Work item » Filter the listing below, please, and copy only the lines with the word "Sleeve".

Recorded information »

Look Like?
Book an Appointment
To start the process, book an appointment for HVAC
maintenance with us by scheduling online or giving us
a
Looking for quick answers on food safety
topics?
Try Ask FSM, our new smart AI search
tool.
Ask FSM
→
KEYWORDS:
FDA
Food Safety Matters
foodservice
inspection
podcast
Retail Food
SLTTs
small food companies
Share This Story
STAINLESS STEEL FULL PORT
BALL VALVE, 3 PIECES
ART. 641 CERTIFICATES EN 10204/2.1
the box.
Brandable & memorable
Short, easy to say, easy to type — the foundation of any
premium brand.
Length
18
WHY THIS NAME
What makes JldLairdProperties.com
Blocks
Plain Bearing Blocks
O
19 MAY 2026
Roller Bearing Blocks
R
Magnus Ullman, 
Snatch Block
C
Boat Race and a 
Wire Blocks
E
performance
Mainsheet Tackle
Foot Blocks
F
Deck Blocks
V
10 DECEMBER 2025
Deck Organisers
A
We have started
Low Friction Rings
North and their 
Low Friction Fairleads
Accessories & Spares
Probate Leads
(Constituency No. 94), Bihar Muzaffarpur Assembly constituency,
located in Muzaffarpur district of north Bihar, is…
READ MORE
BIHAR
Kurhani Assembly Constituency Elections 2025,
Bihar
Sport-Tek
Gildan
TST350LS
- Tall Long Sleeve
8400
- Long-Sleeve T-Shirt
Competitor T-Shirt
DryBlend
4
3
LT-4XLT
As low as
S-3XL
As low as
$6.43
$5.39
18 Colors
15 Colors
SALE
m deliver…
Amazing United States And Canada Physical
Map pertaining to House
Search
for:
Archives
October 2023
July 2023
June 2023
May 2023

Solution »
- Tall Long Sleeve
- Long-Sleeve T-Shirt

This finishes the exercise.